Cookie file to the cookie directory, the browser is not recognized, he has a index.dat file, stored the cookie file set up time, and whether there are changes, so you must first have to have the cookie file of the website, and to cheat the browser from the guaranteed time

5. Two can be used to store private things, also have the term of validity, the difference is that the session is placed on the server, the expiration depends on the service period setting, the cookie is a client, the past or not can be set in the time of the cookie generation.

(1) The cookie data is stored on the client's browser and the session data is placed on the server

(2) Cookies are not very safe, others can analyze cookies stored locally and cookie spoofing, if the main consideration is that security should use the session

(3) The session will be stored on the server for a certain period of time.

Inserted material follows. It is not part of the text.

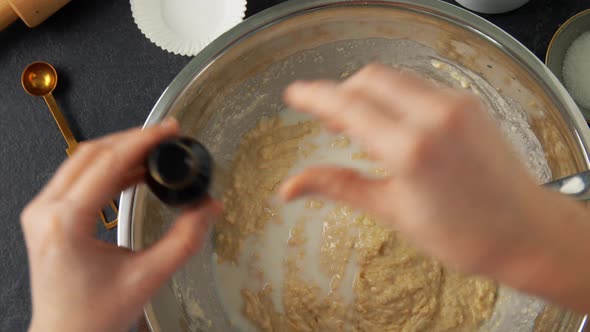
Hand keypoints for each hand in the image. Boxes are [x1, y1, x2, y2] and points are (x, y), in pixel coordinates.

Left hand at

When the increase in access, will be compared to occupy your server performance, if the main consideration to mitigate server performance, you should use cookies

(4) The limit of a single cookie on the client is 3K, that is, the cookie stored by a site at the client cannot be 3 K.

(5) Therefore: the login information and other important information stored as a session; Other information can be placed in a cookie if it needs to be retained

http://www.bkjia.com/PHPjc/1127925.html www.bkjia.com true http://www.bkjia.com/PHPjc/1127925.html techarticle PHP based on session and cookie user login state operation class Code, Sessioncookie 1, User logon state operation class Userlogin Phpfinal class Userlogin {public Function __ Construct () {}pub ...

  • Contact Us

    The content source of this page is from Internet, which doesn't represent Alibaba Cloud's opinion; products and services mentioned on that page don't have any relationship with Alibaba Cloud. If the content of the page makes you feel confusing, please write us an email, we will handle the problem within 5 days after receiving your email.

    If you find any instances of plagiarism from the community, please send an email to: info-contact@alibabacloud.com and provide relevant evidence. A staff member will contact you within 5 working days.

    A Free Trial That Lets You Build Big!

    Start building with 50+ products and up to 12 months usage for Elastic Compute Service

    • Sales Support

      1 on 1 presale consultation

    • After-Sales Support

      24/7 Technical Support 6 Free Tickets per Quarter Faster Response

    • Alibaba Cloud offers highly flexible support services tailored to meet your exact needs.